> **EXERCISE**
Edit the data below, changing every "left shoulder" to "shoulder (left)". Leave everything else as it is.

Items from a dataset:

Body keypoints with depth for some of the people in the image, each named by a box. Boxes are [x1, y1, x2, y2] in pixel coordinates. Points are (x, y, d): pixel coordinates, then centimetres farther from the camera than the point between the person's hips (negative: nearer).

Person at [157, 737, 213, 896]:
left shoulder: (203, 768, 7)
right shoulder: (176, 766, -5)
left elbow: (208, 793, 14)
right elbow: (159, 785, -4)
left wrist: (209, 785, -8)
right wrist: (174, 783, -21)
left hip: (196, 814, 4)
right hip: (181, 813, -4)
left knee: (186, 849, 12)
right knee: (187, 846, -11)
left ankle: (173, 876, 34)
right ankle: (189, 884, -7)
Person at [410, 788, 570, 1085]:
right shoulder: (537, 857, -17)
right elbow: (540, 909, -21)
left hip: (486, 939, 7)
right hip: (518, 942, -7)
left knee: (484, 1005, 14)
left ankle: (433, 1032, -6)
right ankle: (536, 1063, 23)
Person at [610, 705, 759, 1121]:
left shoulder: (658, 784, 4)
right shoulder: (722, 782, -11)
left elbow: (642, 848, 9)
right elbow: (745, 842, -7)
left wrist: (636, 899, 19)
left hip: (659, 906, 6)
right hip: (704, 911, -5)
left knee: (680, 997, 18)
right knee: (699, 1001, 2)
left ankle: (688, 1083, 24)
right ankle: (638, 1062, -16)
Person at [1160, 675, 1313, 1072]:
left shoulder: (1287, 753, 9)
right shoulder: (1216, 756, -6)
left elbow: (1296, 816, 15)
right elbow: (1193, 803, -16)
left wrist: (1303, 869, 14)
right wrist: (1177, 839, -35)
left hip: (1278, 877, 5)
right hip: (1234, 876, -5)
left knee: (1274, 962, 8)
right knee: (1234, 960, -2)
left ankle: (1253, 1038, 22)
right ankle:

> **SOLUTION FOR THIS EXERCISE**
Body keypoints with depth for some of the people in the image, each named by a box. Boxes are [x1, y1, x2, y2] in pixel coordinates. Points are (x, y, d): pixel coordinates, then centimetres farther from the camera than the point between the person's hips (negative: nearer).

Person at [157, 737, 213, 896]:
shoulder (left): (203, 768, 7)
right shoulder: (176, 766, -5)
left elbow: (208, 793, 14)
right elbow: (159, 785, -4)
left wrist: (209, 785, -8)
right wrist: (174, 783, -21)
left hip: (196, 814, 4)
right hip: (181, 813, -4)
left knee: (186, 849, 12)
right knee: (187, 846, -11)
left ankle: (173, 876, 34)
right ankle: (189, 884, -7)
Person at [410, 788, 570, 1085]:
right shoulder: (537, 857, -17)
right elbow: (540, 909, -21)
left hip: (486, 939, 7)
right hip: (518, 942, -7)
left knee: (484, 1005, 14)
left ankle: (433, 1032, -6)
right ankle: (536, 1063, 23)
Person at [610, 705, 759, 1121]:
shoulder (left): (658, 784, 4)
right shoulder: (722, 782, -11)
left elbow: (642, 848, 9)
right elbow: (745, 842, -7)
left wrist: (636, 899, 19)
left hip: (659, 906, 6)
right hip: (704, 911, -5)
left knee: (680, 997, 18)
right knee: (699, 1001, 2)
left ankle: (688, 1083, 24)
right ankle: (638, 1062, -16)
Person at [1160, 675, 1313, 1072]:
shoulder (left): (1287, 753, 9)
right shoulder: (1216, 756, -6)
left elbow: (1296, 816, 15)
right elbow: (1193, 803, -16)
left wrist: (1303, 869, 14)
right wrist: (1177, 839, -35)
left hip: (1278, 877, 5)
right hip: (1234, 876, -5)
left knee: (1274, 962, 8)
right knee: (1234, 960, -2)
left ankle: (1253, 1038, 22)
right ankle:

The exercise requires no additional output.